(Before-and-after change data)
▼▼▼
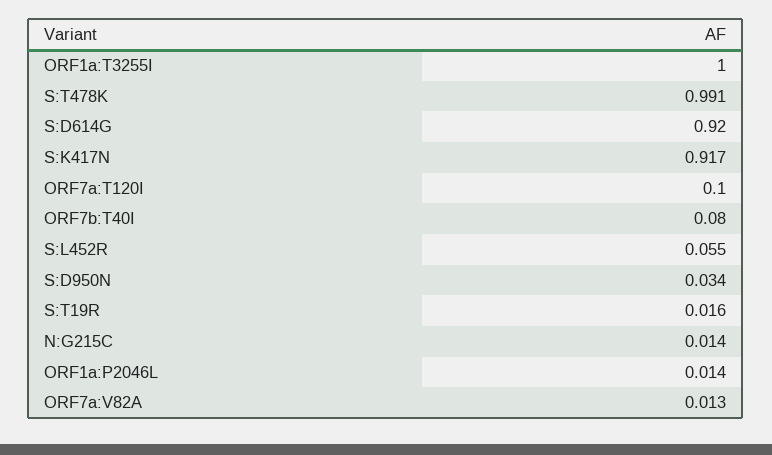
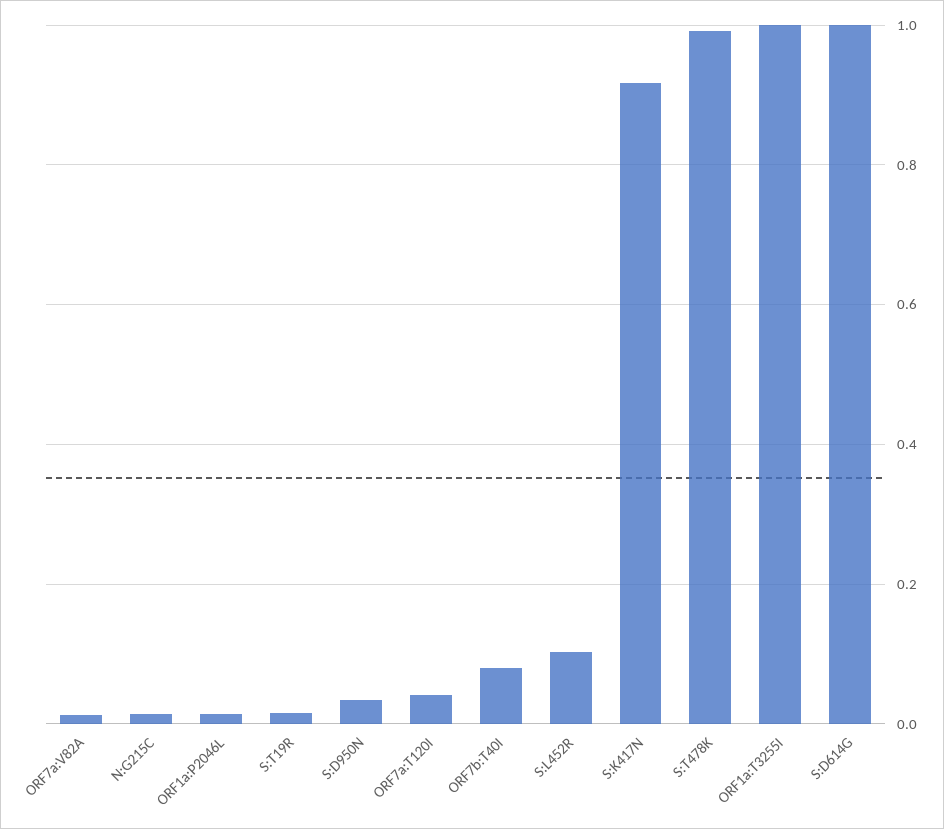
S:D614G: 0.92 -> 1
ORF7a:T120I: 0.1 -> 0.04
S:L452R: 0.055 -> 0.1

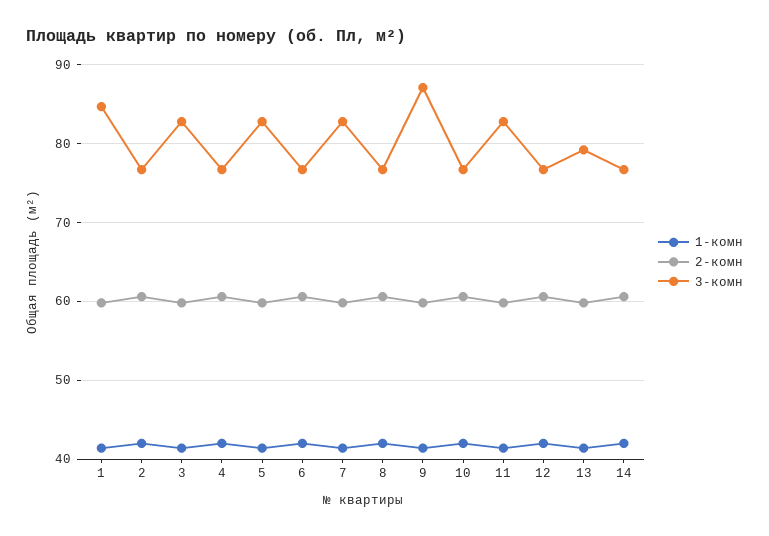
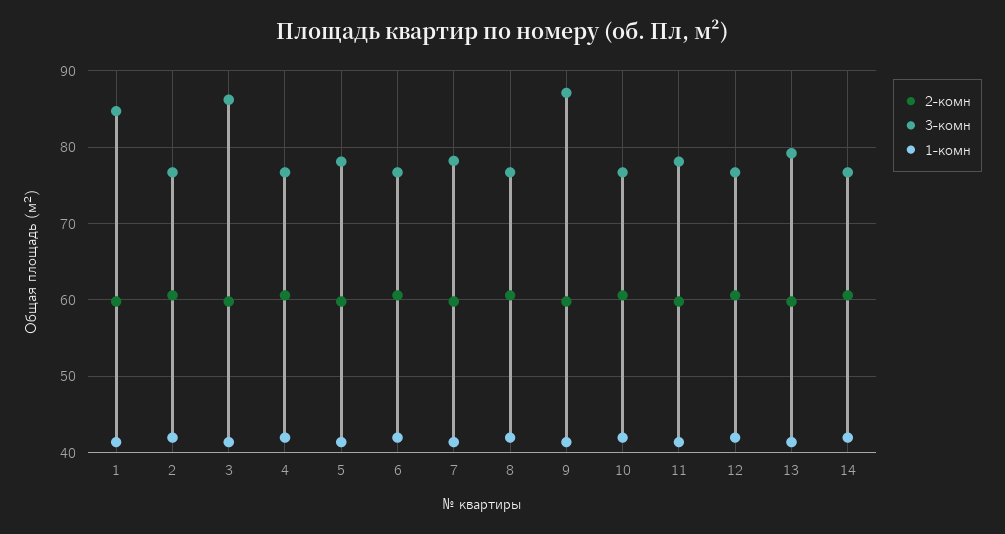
3-комн, 3: 83 -> 86
3-комн, 5: 83 -> 78
3-комн, 7: 83 -> 78
3-комн, 11: 83 -> 78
▲▲▲
WHAT NEEDS TO BE DONE
Pictures are to be omitted; otherwise, write out the data exactly as it appears.

WRITTEN SOLUTION
S:D614G: 0.92 -> 1
ORF7a:T120I: 0.1 -> 0.04
S:L452R: 0.055 -> 0.1

3-комн, 3: 83 -> 86
3-комн, 5: 83 -> 78
3-комн, 7: 83 -> 78
3-комн, 11: 83 -> 78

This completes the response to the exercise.